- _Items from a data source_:

════════

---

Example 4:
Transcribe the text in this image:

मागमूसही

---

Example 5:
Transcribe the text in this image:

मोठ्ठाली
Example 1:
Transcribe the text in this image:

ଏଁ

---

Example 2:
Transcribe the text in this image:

════════

- _Your instructions_: Please transcribe the records above in full, keeping every word.

- _Solution to this problem_:
---

Example 4:
Transcribe the text in this image:

मागमूसही

---

Example 5:
Transcribe the text in this image:

मोठ्ठाली
Example 1:
Transcribe the text in this image:

ଏଁ

---

Example 2:
Transcribe the text in this image:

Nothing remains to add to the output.